## Work order
Output the listing word for word, minus images.

_ _ _ _ _ _ _

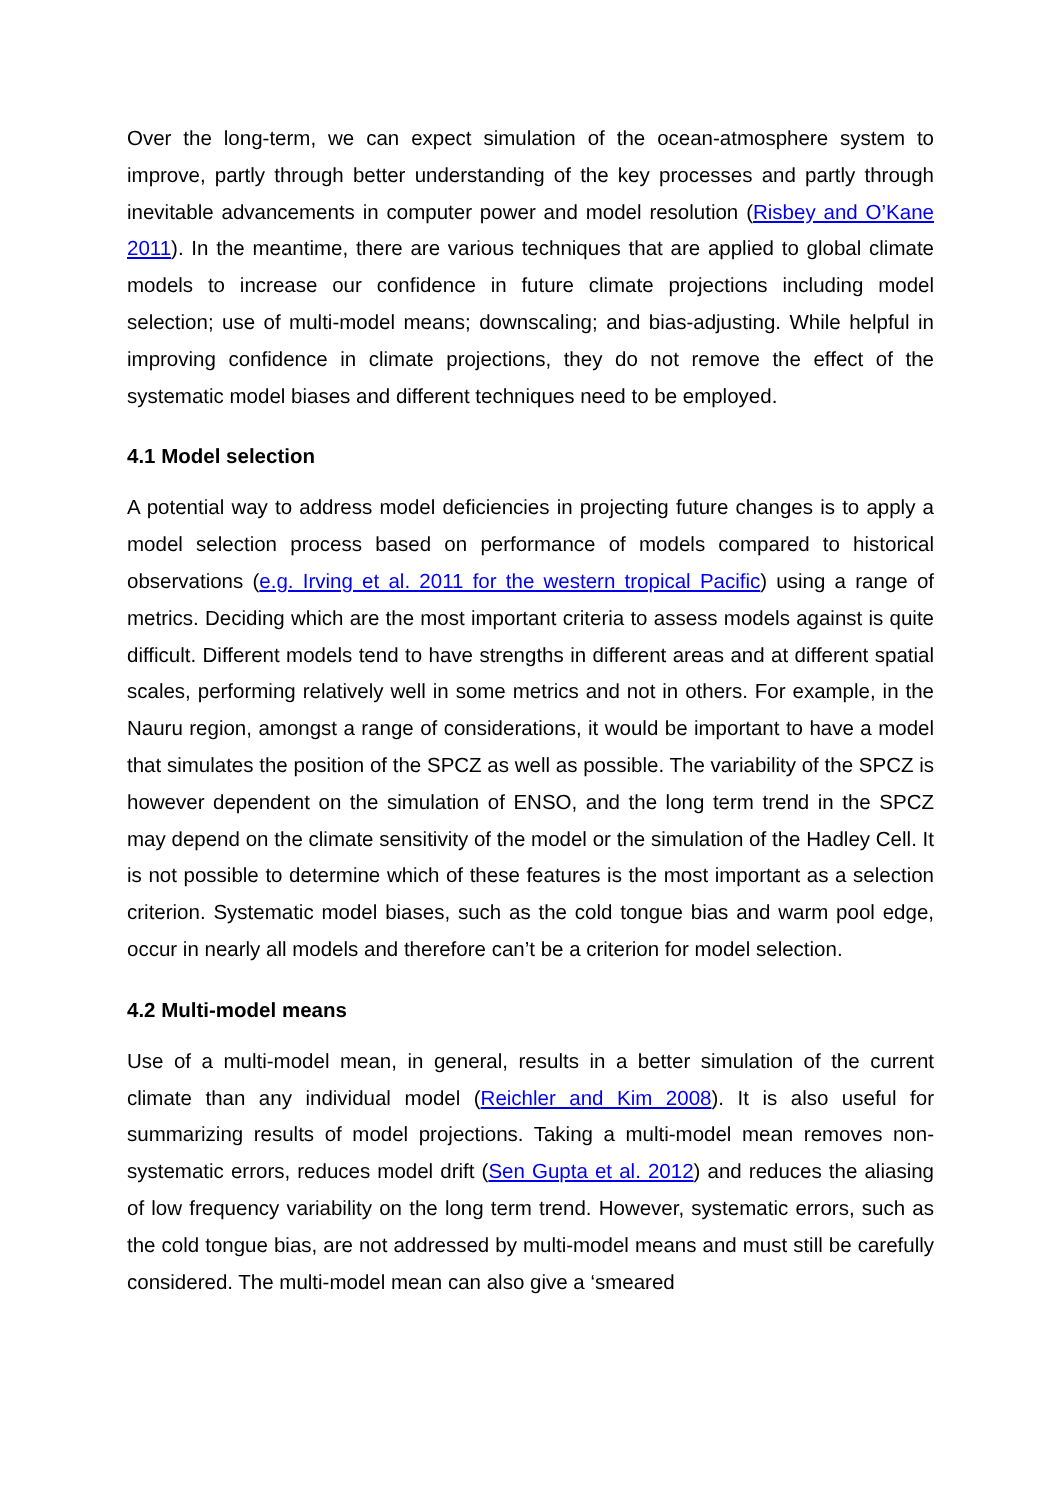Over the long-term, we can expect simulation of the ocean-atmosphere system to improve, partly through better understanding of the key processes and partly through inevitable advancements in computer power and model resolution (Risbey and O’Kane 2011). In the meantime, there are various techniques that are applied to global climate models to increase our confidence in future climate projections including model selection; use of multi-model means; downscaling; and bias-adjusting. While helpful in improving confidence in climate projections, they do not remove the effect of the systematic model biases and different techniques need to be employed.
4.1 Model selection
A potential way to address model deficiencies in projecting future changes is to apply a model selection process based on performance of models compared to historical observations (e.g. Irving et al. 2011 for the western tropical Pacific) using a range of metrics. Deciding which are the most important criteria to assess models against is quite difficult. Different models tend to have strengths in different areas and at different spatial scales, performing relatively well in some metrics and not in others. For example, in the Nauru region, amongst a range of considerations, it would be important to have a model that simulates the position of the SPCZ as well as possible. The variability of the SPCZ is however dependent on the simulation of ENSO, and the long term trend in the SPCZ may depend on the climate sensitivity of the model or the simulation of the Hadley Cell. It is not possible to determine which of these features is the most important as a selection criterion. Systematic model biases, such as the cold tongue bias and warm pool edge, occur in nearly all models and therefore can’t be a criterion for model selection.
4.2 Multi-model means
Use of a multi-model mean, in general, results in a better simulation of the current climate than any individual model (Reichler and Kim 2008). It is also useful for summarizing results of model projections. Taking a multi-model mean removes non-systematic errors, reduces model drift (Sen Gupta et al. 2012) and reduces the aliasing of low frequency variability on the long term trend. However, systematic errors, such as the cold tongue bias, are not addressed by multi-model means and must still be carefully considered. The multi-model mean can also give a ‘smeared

_ _ _ _ _ _ _

## Your response
Over the long-term, we can expect simulation of the ocean-atmosphere system to improve, partly through better understanding of the key processes and partly through inevitable advancements in computer power and model resolution (Risbey and O’Kane 2011). In the meantime, there are various techniques that are applied to global climate models to increase our confidence in future climate projections including model selection; use of multi-model means; downscaling; and bias-adjusting. While helpful in improving confidence in climate projections, they do not remove the effect of the systematic model biases and different techniques need to be employed.
4.1 Model selection
A potential way to address model deficiencies in projecting future changes is to apply a model selection process based on performance of models compared to historical observations (e.g. Irving et al. 2011 for the western tropical Pacific) using a range of metrics. Deciding which are the most important criteria to assess models against is quite difficult. Different models tend to have strengths in different areas and at different spatial scales, performing relatively well in some metrics and not in others. For example, in the Nauru region, amongst a range of considerations, it would be important to have a model that simulates the position of the SPCZ as well as possible. The variability of the SPCZ is however dependent on the simulation of ENSO, and the long term trend in the SPCZ may depend on the climate sensitivity of the model or the simulation of the Hadley Cell. It is not possible to determine which of these features is the most important as a selection criterion. Systematic model biases, such as the cold tongue bias and warm pool edge, occur in nearly all models and therefore can’t be a criterion for model selection.
4.2 Multi-model means
Use of a multi-model mean, in general, results in a better simulation of the current climate than any individual model (Reichler and Kim 2008). It is also useful for summarizing results of model projections. Taking a multi-model mean removes non-systematic errors, reduces model drift (Sen Gupta et al. 2012) and reduces the aliasing of low frequency variability on the long term trend. However, systematic errors, such as the cold tongue bias, are not addressed by multi-model means and must still be carefully considered. The multi-model mean can also give a ‘smeared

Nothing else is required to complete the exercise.